More than half of American households have some investment in the stock market. With so much uncertainty and inflation in the world, it’s no wonder most seek additional sources of income. Relying on a 9-5 isn’t cutting it anymore.
With so many stocks and assets to choose from, it can be difficult to know what to invest in. Markets will behave wildly different than the next. Knowing how to diversify your investments will set you up for success.
If you’re not sure where to start with portfolio diversification, we’re here to help. Read our guide below to get started.
What Does It Mean to Diversify Your Portfolio?
A diversified portfolio means that you incorporate different asset classes.
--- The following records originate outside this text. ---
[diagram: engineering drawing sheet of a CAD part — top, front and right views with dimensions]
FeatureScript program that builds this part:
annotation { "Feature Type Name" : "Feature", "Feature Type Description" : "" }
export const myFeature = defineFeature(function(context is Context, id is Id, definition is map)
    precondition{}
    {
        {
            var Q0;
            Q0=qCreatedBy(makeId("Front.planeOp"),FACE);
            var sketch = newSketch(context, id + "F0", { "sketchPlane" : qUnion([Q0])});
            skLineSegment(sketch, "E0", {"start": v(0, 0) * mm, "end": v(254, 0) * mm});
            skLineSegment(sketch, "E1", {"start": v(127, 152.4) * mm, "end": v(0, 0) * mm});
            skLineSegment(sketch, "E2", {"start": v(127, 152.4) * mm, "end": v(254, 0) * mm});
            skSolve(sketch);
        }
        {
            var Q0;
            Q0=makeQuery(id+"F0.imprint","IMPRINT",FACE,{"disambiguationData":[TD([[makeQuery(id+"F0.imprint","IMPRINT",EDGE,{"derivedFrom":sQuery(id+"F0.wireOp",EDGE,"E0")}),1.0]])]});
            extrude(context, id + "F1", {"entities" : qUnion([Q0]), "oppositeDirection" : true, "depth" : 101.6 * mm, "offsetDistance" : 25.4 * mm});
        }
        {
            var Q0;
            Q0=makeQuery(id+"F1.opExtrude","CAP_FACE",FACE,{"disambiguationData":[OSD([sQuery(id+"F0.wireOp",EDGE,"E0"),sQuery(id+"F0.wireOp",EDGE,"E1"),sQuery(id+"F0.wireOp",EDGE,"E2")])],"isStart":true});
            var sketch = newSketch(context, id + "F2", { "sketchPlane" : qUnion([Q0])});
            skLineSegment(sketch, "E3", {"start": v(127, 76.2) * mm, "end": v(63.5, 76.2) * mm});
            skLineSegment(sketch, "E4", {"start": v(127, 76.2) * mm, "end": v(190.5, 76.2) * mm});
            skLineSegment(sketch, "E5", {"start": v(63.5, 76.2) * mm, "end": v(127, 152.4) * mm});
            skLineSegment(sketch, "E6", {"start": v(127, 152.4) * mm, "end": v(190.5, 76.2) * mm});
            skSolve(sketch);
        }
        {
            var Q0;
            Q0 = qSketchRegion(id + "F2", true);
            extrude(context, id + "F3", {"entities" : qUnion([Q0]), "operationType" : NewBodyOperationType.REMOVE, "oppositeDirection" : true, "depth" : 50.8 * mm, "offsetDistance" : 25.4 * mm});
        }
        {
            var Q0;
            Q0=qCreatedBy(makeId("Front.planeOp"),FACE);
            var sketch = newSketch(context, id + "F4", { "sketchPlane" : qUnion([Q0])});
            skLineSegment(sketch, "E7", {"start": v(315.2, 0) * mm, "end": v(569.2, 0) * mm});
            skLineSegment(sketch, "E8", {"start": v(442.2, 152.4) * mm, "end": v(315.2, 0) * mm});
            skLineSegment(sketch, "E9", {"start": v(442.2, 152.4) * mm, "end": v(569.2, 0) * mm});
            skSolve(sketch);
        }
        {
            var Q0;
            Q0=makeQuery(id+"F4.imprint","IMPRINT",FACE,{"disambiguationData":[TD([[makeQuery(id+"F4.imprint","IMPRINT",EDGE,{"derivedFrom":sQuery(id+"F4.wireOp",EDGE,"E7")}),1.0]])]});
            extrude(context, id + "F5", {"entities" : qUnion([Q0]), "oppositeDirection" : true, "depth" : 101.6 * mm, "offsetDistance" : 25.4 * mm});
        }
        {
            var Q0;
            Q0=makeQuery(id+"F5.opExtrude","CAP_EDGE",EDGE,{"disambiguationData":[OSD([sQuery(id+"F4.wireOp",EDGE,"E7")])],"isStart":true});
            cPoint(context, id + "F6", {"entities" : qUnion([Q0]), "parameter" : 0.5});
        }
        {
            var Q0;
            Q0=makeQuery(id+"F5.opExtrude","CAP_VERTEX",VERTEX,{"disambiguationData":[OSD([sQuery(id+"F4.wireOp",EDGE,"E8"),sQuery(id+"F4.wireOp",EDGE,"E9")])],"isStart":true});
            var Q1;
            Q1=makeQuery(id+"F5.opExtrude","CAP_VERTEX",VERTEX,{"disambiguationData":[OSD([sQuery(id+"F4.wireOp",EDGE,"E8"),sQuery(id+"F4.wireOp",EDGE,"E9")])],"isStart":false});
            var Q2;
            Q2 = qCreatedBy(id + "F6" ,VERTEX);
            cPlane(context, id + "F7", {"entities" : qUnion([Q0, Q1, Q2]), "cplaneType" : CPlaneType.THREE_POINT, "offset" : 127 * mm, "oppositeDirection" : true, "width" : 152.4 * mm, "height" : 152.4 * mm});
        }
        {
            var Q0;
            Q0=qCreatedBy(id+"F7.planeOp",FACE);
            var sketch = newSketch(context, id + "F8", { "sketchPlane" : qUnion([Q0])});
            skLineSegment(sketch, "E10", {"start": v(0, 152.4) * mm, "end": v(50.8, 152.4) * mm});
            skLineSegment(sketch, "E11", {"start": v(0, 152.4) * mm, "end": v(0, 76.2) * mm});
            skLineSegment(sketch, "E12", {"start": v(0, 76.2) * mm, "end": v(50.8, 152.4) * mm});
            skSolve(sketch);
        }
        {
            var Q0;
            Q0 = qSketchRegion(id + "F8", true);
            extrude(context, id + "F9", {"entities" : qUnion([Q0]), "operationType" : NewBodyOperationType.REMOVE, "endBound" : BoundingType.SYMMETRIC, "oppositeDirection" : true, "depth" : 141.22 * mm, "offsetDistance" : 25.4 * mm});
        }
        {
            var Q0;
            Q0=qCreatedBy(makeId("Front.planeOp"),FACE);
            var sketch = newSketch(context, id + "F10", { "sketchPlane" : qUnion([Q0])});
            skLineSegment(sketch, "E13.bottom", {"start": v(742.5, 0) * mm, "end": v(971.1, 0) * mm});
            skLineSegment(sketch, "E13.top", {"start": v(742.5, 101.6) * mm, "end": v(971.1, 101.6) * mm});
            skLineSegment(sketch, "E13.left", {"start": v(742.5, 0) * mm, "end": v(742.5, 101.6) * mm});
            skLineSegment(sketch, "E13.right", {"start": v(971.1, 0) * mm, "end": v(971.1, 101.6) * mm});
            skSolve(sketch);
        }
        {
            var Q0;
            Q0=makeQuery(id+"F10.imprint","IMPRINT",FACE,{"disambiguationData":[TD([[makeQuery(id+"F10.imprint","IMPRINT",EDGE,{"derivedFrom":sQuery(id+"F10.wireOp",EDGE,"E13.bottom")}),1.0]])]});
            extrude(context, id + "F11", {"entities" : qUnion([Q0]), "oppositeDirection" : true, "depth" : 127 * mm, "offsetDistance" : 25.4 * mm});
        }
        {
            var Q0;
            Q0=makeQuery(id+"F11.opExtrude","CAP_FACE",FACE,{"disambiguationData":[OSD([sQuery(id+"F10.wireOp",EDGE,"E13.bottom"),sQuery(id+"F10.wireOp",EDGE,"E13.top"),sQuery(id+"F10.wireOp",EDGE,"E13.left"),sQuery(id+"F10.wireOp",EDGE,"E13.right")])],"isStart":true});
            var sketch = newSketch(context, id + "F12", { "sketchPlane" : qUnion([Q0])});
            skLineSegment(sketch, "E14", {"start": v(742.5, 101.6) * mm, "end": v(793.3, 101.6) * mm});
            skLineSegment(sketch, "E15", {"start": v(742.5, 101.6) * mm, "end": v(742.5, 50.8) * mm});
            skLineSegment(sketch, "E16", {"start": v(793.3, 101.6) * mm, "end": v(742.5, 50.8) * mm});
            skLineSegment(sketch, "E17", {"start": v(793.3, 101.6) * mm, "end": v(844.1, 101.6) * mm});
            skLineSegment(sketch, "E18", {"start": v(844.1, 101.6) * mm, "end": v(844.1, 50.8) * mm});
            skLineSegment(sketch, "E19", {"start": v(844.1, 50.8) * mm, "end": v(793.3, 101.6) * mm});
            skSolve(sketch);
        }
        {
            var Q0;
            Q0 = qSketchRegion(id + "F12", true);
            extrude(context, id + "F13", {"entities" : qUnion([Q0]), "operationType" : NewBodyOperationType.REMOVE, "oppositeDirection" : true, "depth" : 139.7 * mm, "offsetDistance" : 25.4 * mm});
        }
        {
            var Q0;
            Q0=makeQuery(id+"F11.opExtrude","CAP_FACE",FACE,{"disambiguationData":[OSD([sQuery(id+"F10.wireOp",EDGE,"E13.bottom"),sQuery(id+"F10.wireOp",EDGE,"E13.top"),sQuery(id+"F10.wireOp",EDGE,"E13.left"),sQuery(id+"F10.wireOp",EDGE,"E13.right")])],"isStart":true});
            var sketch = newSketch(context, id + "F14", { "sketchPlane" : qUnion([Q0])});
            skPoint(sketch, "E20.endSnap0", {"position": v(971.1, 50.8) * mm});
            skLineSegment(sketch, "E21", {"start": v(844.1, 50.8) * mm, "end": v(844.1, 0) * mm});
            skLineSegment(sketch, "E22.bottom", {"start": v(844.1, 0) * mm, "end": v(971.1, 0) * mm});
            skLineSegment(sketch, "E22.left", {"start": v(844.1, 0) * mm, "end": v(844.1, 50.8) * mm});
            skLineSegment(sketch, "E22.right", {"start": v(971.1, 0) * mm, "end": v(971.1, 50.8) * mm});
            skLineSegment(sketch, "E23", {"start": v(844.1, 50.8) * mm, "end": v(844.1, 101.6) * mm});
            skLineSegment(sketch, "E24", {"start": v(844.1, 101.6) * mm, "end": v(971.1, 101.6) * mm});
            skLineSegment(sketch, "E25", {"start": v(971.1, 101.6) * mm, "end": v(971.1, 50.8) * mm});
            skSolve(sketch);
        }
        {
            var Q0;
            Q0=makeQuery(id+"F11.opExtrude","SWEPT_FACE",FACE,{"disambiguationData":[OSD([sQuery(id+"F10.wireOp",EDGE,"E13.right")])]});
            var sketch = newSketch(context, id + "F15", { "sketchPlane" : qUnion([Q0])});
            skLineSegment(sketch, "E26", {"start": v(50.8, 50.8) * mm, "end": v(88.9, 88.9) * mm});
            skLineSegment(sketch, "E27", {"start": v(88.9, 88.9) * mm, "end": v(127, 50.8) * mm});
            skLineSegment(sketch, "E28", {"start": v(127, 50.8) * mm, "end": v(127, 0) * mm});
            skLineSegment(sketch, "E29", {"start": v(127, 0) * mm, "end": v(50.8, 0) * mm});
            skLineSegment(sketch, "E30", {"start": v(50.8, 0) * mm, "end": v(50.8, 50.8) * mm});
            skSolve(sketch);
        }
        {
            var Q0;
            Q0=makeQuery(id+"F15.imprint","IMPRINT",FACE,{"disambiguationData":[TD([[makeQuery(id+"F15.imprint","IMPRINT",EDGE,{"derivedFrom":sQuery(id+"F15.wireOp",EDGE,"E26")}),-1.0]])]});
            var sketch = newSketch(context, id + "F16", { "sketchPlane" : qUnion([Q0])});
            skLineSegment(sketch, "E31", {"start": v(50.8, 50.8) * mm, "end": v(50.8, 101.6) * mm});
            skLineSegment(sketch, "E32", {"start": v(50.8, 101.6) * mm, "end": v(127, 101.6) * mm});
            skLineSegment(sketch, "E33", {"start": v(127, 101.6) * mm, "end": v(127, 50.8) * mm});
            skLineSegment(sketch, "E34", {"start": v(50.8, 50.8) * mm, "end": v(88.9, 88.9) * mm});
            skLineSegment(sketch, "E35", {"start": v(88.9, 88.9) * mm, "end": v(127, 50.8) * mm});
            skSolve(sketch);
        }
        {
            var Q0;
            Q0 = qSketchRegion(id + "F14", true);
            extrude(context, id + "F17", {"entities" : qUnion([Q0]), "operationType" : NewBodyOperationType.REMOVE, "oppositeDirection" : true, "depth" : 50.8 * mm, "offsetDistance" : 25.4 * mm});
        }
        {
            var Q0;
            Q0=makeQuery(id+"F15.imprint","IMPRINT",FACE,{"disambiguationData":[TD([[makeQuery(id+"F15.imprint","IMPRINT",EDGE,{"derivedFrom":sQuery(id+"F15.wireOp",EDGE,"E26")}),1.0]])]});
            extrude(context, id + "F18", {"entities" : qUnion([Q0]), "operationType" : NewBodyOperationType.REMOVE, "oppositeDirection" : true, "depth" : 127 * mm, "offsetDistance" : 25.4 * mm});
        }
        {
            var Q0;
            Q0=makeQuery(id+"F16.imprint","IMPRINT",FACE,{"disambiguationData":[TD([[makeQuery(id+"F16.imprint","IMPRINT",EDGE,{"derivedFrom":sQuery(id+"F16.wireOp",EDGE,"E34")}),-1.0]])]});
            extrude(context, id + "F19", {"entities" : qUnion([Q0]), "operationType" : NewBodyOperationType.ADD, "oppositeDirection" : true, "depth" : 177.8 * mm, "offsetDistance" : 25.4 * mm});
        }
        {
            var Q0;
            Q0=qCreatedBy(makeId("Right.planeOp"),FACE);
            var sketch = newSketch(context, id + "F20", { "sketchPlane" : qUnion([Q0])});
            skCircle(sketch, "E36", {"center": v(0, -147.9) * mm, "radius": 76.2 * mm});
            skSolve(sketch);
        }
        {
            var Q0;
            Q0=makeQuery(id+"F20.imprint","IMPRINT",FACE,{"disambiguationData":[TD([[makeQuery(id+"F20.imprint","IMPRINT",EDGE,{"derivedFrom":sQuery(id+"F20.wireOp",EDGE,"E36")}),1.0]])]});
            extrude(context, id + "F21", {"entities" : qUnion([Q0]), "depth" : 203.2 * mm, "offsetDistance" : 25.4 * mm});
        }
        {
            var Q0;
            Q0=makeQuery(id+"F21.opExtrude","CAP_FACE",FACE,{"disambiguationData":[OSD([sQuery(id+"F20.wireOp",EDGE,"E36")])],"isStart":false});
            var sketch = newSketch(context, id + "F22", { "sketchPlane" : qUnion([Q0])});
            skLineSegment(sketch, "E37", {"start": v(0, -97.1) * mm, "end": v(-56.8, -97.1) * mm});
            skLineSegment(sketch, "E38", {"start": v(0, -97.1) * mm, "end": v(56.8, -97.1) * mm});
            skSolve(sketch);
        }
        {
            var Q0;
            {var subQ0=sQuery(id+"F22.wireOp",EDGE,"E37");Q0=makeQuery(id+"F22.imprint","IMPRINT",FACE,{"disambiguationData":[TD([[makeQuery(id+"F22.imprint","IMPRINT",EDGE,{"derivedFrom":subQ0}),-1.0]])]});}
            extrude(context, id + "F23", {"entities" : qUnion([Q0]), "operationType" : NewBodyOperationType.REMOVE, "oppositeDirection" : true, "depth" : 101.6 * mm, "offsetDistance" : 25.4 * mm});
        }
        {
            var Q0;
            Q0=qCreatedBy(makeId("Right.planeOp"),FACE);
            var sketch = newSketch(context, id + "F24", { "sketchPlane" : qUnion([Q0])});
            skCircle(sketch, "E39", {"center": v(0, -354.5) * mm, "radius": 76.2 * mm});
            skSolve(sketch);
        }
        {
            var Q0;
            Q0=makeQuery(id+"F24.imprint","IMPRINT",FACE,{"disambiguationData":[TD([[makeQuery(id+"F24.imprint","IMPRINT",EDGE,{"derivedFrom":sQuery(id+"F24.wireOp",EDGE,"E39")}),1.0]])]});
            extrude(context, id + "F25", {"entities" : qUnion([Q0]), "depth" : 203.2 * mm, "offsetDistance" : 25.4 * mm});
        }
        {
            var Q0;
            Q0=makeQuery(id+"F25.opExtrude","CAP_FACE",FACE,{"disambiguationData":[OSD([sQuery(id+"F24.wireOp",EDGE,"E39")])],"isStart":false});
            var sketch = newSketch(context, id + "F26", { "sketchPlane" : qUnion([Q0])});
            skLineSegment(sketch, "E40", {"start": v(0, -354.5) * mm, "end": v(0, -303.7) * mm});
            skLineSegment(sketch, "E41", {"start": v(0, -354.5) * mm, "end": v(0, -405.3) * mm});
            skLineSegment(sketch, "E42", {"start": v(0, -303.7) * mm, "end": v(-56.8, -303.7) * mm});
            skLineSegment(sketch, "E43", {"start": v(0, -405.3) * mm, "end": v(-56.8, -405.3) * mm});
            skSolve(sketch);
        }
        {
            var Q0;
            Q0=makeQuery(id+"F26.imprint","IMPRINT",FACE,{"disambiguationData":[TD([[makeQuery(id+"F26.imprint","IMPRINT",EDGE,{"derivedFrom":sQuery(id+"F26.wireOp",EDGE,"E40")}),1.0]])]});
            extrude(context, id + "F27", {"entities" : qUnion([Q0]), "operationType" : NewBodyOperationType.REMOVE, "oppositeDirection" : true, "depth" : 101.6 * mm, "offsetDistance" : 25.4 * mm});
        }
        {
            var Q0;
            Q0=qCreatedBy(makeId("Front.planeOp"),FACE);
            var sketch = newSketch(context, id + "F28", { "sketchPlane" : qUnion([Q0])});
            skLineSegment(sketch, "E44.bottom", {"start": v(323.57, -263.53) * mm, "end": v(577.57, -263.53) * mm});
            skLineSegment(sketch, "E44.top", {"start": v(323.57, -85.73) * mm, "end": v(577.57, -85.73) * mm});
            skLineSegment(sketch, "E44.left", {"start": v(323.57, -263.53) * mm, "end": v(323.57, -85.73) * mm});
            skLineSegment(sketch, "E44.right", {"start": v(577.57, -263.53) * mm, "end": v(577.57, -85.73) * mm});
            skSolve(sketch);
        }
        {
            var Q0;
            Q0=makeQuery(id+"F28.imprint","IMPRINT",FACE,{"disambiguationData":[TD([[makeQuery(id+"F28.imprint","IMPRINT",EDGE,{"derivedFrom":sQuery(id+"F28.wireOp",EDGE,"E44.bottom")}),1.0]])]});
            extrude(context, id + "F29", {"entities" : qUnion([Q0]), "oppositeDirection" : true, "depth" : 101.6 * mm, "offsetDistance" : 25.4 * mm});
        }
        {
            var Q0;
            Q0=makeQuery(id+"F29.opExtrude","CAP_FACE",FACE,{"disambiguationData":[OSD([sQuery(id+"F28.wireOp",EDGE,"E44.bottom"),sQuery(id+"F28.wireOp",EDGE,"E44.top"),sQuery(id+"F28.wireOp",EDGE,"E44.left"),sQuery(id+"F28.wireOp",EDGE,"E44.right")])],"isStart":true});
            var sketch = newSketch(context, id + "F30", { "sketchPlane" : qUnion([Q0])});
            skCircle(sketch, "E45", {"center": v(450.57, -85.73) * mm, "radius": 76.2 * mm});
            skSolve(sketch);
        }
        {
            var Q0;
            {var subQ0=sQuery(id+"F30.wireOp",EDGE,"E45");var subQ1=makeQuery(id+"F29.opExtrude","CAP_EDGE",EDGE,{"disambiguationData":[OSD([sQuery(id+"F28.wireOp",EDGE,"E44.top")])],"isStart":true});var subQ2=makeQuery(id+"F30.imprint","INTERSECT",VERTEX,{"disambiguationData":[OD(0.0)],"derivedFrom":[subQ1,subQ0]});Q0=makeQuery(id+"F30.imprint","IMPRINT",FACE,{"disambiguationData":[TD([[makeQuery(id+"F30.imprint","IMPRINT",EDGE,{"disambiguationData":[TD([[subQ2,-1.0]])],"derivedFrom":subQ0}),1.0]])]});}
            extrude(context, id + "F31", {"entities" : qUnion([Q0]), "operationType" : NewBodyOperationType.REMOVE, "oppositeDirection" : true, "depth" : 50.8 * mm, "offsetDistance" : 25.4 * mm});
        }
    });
This helps to diminish the risk of your portfolio since one asset or asset’s class’ performance won’t affect the whole portfolio.
You can diversify your investments in 2 ways—across different asset classes and within the same asset classes.
Diversifying investments across multiple asset classes you’ll be investing in stocks, bonds, real estate, cryptocurrency, etc.
Diversifying investments within a single asset across classes means making many investments of a certain asset (such as stocks). For example, you would buy stock from multiple companies of different sizes and sectors as opposed to buying stock from a single company.

Why It’s Important to Diversify Your Investments
The main reason why it’s important to diversify your investments is that you don’t want to put all your eggs in one basket. Let’s say you invest in one company or a handful of companies. If that company suffers or goes bankrupt, your investments will too.
You don’t want your portfolio to be tied to a single company or asset class. When you diversify your investments, if one of your portfolios is “in the red” it won’t mean the entire portfolio is “in the red”.
Different assets come with different risk levels. Stocks are known to be riskier investments but have historically higher returns than cash or bonds do. While bonds won’t produce the same returns as stocks, you can hedge the risk of your portfolio when you make investments with them.
How Diversified Should Your Portfolio Be?
Portfolio diversification is different for everyone. There is no magic number or one size fits all.
What you want is for your investments to not correlate with another part of your portfolio. Some examples would be an investment in companies across different stock market sectors, investing in different sized companies (large-cap, mid-cap, small-cap), and investing in domestic and international stocks.